TEACH RESPONSIBLE WAYS TO USE AI
Not every student is a designer, and not every student is a writer. Just like magazines can provide design inspiration, generative AI can provide writing and design inspiration. Apps like ChatGPT, Gemini, Otter.ai and Grammarly can help you recognize the strongest quotes in an interview, reword your content to be stronger, proof for grammar and generate sales ideas and copy for social media. This can give novice writers a boost in their skills without overstepping ethical boundaries, but it is up to you to teach responsible use. If the interview notes are good, the story writes itself. Teaching your staff to use AI responsibly is the best lesson you can teach. It’s not cheating if you use these programs to assist in editing and revising. AI will be a part of their future and they already use it more than you know; teach them to use it responsibly.
Here’s the tip:
Start simple. Ask students to provide examples of ways they feel they could utilize AI, and then as a staff, weigh the merits and potential dangers of each example. Be clear on what is not acceptable, and ask them to discuss any new uses with you before they use them. Walsworth customers can access a digital copy of “Using AI: Ethical Considerations for Yearbook Staffs” from our Yearbook Suite curriculum on yearbookhelp.com or order a printed copy at walsworthyearbooks.com/yearbooksuite. This legal unit addendum has guided activities to help you navigate the ever-changing world of AI with confidence, including a framework to build your own staff policy on the use of AI.
PLAN YOUR SHOTS
You can’t have a yearbook without pictures, yet the pictures are often the greatest challenge. Relying on social media posts or other students to submit pictures leads to endless frustration. A staff photographer should cover at least one event from each sport and the team picture day, even if you have a professional photographer attending.
Here’s the tip:
Set the schedule at the beginning of each season.
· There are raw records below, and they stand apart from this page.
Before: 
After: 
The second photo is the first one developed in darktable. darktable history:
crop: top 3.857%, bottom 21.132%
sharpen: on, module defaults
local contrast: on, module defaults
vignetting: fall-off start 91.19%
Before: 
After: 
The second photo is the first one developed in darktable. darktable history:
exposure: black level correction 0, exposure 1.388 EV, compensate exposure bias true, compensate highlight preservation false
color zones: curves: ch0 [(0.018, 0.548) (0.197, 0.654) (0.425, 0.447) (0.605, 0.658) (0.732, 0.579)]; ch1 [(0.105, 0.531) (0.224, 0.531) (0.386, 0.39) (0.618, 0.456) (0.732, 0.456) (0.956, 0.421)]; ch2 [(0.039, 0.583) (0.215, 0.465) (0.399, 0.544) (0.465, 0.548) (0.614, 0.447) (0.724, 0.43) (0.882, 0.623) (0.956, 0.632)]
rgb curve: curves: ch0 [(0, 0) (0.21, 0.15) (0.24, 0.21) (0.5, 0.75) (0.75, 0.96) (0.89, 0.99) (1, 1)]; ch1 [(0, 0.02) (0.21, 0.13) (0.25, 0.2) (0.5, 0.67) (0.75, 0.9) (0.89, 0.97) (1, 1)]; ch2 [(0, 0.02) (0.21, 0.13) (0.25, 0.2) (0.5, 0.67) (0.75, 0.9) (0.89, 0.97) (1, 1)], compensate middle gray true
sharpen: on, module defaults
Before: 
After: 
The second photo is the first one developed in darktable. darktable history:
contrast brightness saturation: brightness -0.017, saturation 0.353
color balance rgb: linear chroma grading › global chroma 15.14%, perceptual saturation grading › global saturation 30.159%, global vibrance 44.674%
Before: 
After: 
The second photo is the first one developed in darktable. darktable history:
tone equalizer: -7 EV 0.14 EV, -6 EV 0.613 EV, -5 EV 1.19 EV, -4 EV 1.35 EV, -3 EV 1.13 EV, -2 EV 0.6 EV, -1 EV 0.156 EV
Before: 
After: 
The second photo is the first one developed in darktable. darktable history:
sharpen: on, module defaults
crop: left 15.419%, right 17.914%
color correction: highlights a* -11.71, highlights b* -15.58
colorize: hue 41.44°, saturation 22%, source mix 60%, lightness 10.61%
As a back-up plan, ask the athletic office to send you the contact information for the sports booster group. There is often a parent in the group willing to share candid pictures and team pictures for the yearbook. Contact the boosters before the season starts to establish that their help is needed to make sure their team is showcased in the yearbook. Attempting to track down pictures after the season can be difficult, so make every attempt to set yourself up for success.
CLOSING THOUGHTS
Yearbook will stretch you in new ways, and experience is the best teacher.
Here’s the final tip:
The best advice I can give you is to accept that your yearbook will never be perfect, but you can continue to grow every year. Connect with other yearbook advisers to learn from them and find your community. Soon enough, this will feel like second nature.